The headline number is a response time of 0.40 seconds for TML-Interaction-Small, which the company says is roughly in line with natural human conversation and faster than comparable models from OpenAI and Google. That is a strong claim for a research preview, and a familiar one in AI: the demo is always smoother than the product. Still, the underlying idea is sensible. Voice assistants and chatbots have long treated turn-taking as an afterthought, even though that is where most of the friction lives.

What Thinking Machines is actually testing

This is not a public release yet. Thinking Machines says a limited research preview is coming in the next few months, with broader access planned later this year. That puts the company in a very common AI position: enough proof to attract attention, not enough product for anyone to really kick the tires.

The larger trend here is obvious even if the branding is a little theatrical. AI labs are moving beyond raw text generation and into interaction design, because speed alone is not enough if the system still feels like a laggy typist. OpenAI, Google, and others have all been racing toward more natural voice and multimodal experiences; Thinking Machines is arguing that the architecture itself should be built for overlap, interruption, and back-and-forth from the start.

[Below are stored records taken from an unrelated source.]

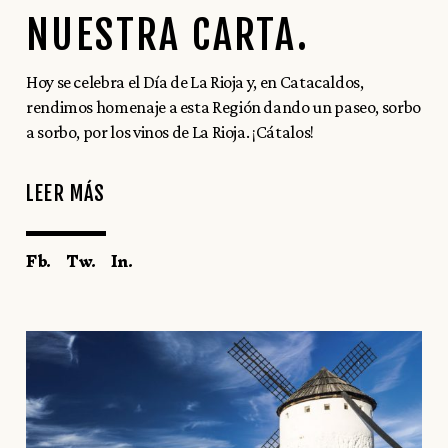
NUESTRA CARTA.
Hoy se celebra el Día de La Rioja y, en Catacaldos,
rendimos homenaje a esta Región dando un paseo, sorbo
a sorbo, por los vinos de La Rioja. ¡Cátalos!
LEER MÁS
Fb.
Tw.
In.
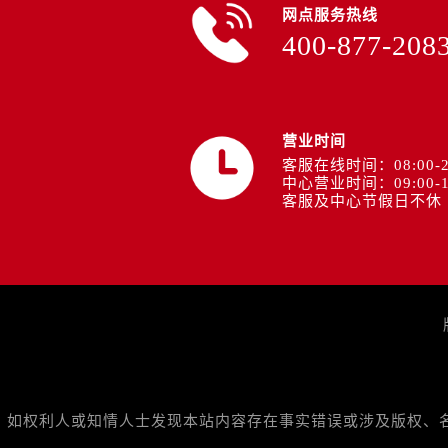
山西省阳泉市郊区平阳东街与新城大
网点服务热线
400-877-208
山西省运城市盐湖区河东街欧米茄售
山西省长治市潞州区英雄中路欧米茄
山西省太原市迎泽区迎泽街道解放路
天津市和平区赤峰道136号天津国际
营业时间
安徽省安庆市迎江区人民路欧米茄售
客服在线时间：08:00-2
安徽省蚌埠市蚌山区淮河路欧米茄售
中心营业时间：09:00-1
客服及中心节假日不休
安徽省亳州市谯城区魏武大道欧米茄
安徽省池州市贵池区长江路欧米茄售
安徽省滁州市琅琊区南谯北路欧米茄
安徽省阜阳市颍州区颍州北路欧米茄
安徽省淮北市相山区淮海路欧米茄售
安徽省淮南市田家庵区国庆中路欧米
安徽省黄山市屯溪区黄山西路欧米茄
安徽省六安市金安区解放中路欧米茄
如权利人或知情人士发现本站内容存在事实错误或涉及版权、名誉权
安徽省马鞍山市雨山区湖南西路欧米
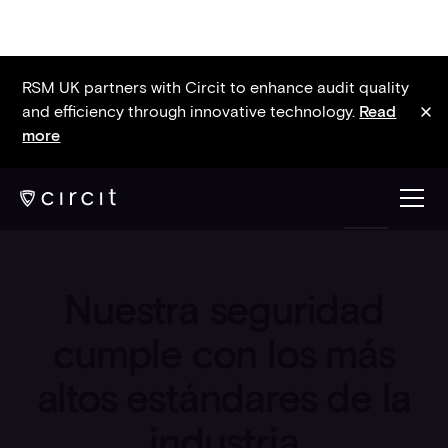
RSM UK partners with Circit to enhance audit quality
and efficiency through innovative technology.
Read
more
ESP
Seguridad y cumplimiento
Nuestra seguridad
cumple con los más
altos estándares de la
industria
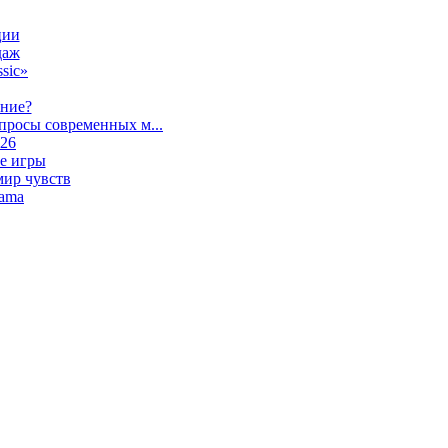
ции
даж
sic»
ание?
просы современных м...
026
е игры
мир чувств
lama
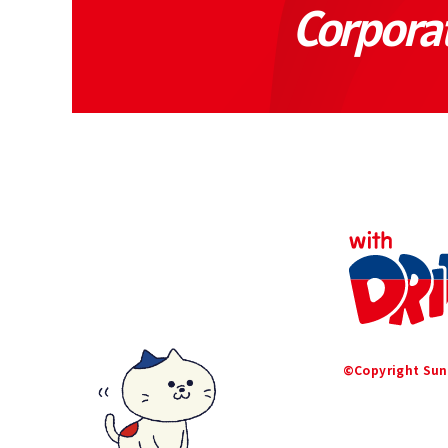
Corpora
©Copyright Sunv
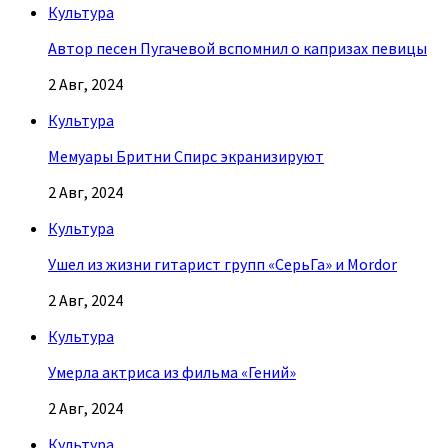
Культура
Автор песен Пугачевой вспомнил о капризах певицы
2 Авг, 2024
Культура
Мемуары Бритни Спирс экранизируют
2 Авг, 2024
Культура
Ушел из жизни гитарист групп «СерьГа» и Mordor
2 Авг, 2024
Культура
Умерла актриса из фильма «Гений»
2 Авг, 2024
Культура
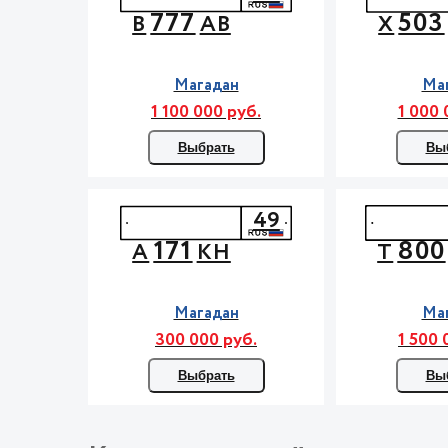
777
503
В
АВ
Х
Магадан
Ма
1 100 000 руб.
1 000 
Выбрать
Вы
49
171
800
А
КН
Т
Магадан
Ма
300 000 руб.
1 500 
Выбрать
Вы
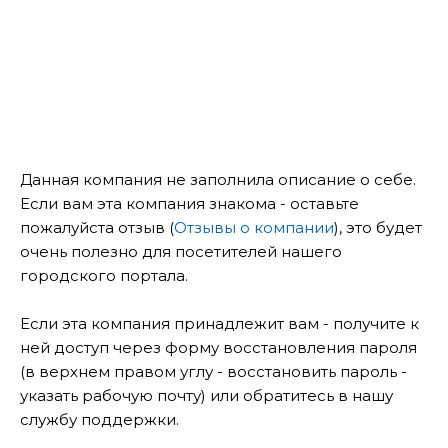
Данная компания не заполнила описание о себе.
Если вам эта компания знакома - оставьте
пожалуйста отзыв (
Отзывы о компании
), это будет
очень полезно для посетителей нашего
городского портала.
Если эта компания принадлежит вам - получите к
ней доступ через форму восстановления пароля
(в верхнем правом углу - восстановить пароль -
указать рабочую почту) или обратитесь в нашу
службу поддержки.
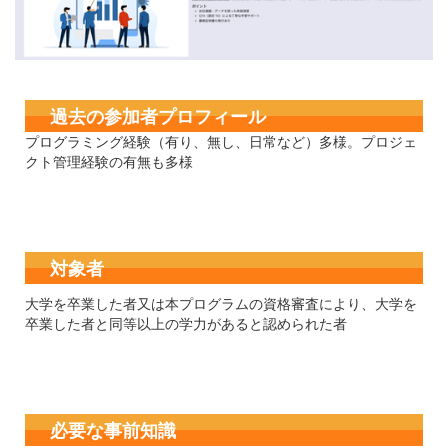
過去の参加者プロフィール
プログラミング経験（有り、無し、日常など）多様。プロジェ
クト管理経験の有無も多様
対象者
大学を卒業した者又は本プログラムの資格審査により、大学を
卒業した者と同等以上の学力があると認められた者
必要な事前知識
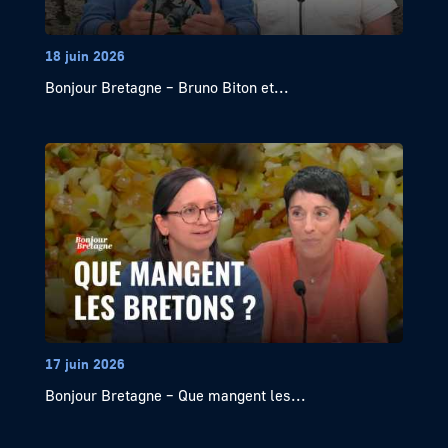
18 juin 2026
Bonjour Bretagne – Bruno Biton et...
17 juin 2026
Bonjour Bretagne – Que mangent les...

Why full-duplex matters for AI assistants

  • It lets the model process input while generating output.
  • It makes conversation feel less like dictation software and more like a call.
  • It could reduce the dead air that makes many AI assistants feel slow, even when the answer is technically good.

If the preview holds up outside a demo, the payoff could be less about raw benchmark bragging and more about habit change. People tolerate a lot from AI, but they are much less patient with awkward timing. A system that can respond while you are still speaking would not just sound smarter; it would feel less like software pretending to be conversational.

The real test starts with users

The unanswered question is whether that 0.40-second claim survives messy real life: accents, interruptions, background noise, and users who change their minds halfway through a sentence. That is where many AI features go to die, usually after the launch hype has already done its job. If Thinking Machines can make the experience feel natural instead of merely fast, it will have found something the bigger labs also want.